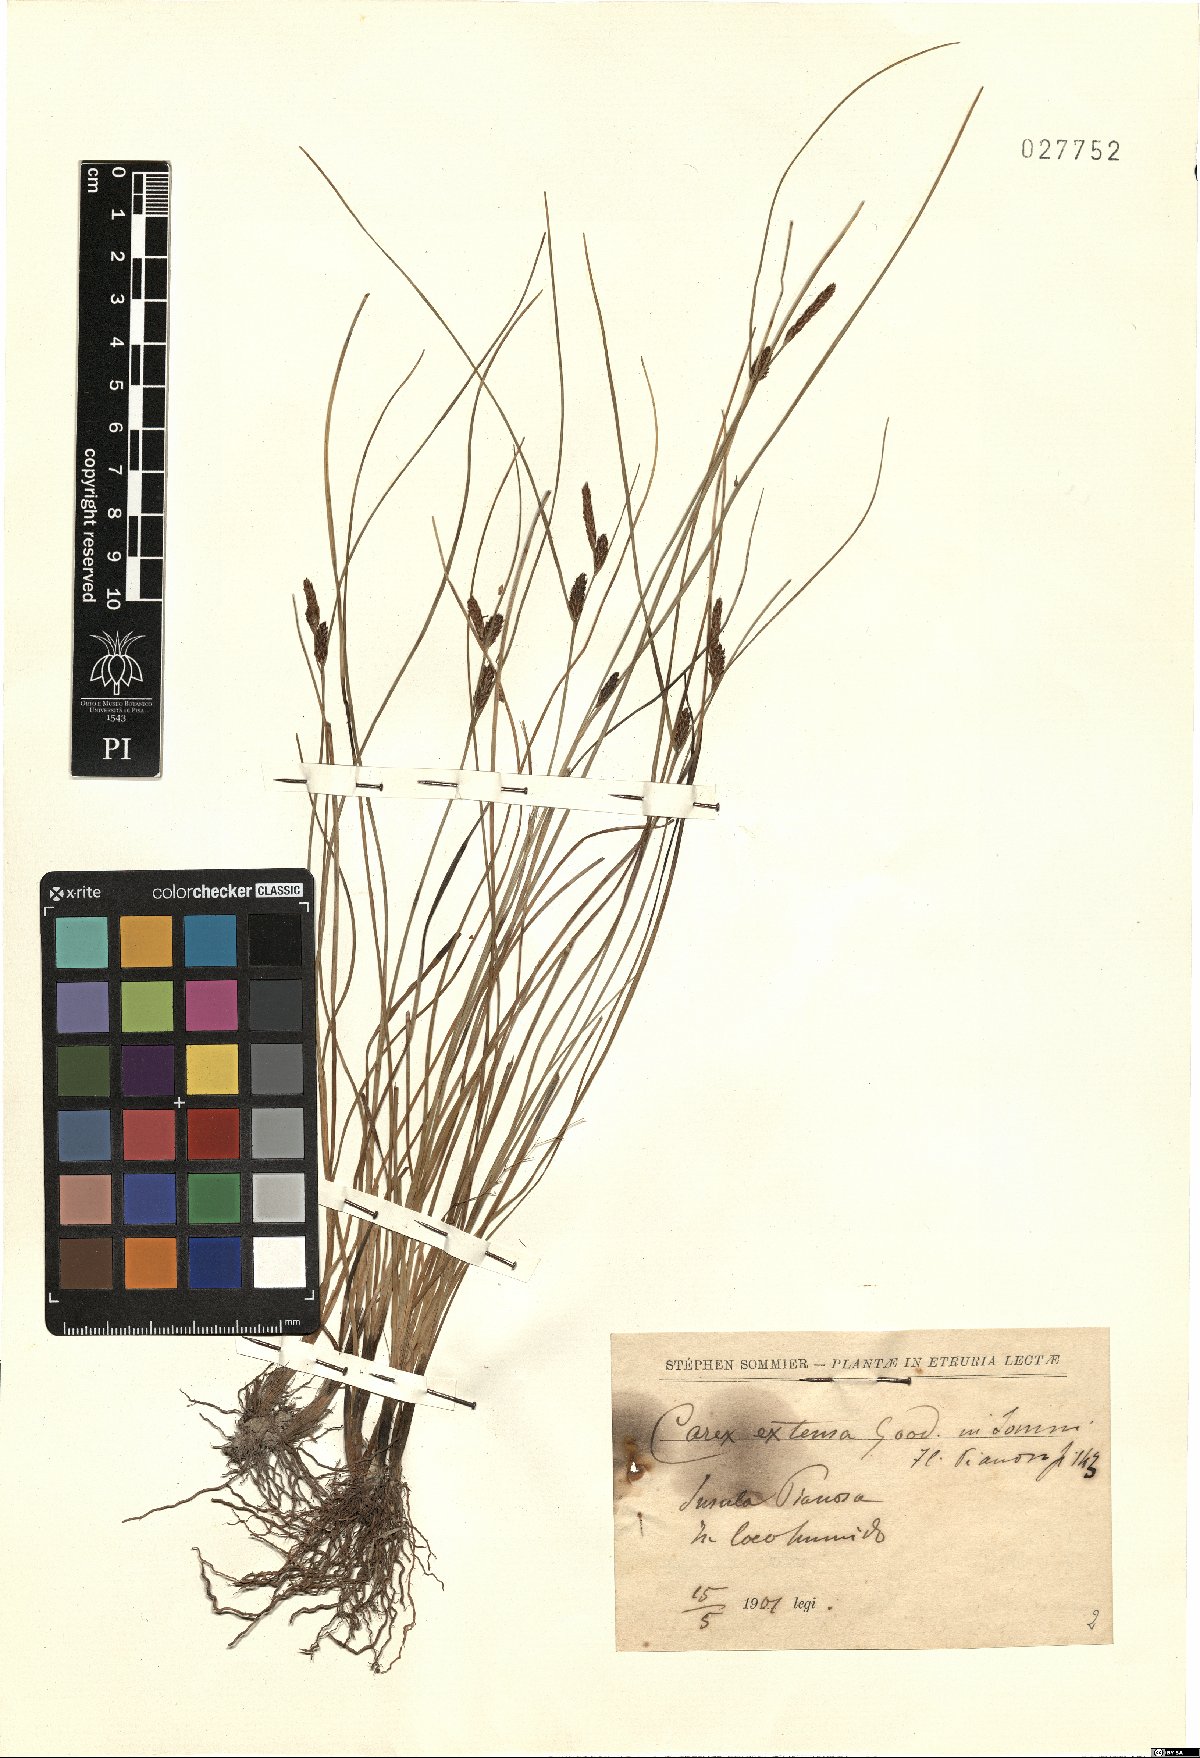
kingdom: Plantae
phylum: Tracheophyta
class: Liliopsida
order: Poales
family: Cyperaceae
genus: Carex
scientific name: Carex extensa
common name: Long-bracted sedge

------------

Rewrite the lines of every record, substituting "vernacular name" for "common name" and leaving everything else unchanged. Leave out the pictures.

kingdom: Plantae
phylum: Tracheophyta
class: Liliopsida
order: Poales
family: Cyperaceae
genus: Carex
scientific name: Carex extensa
vernacular name: Long-bracted sedge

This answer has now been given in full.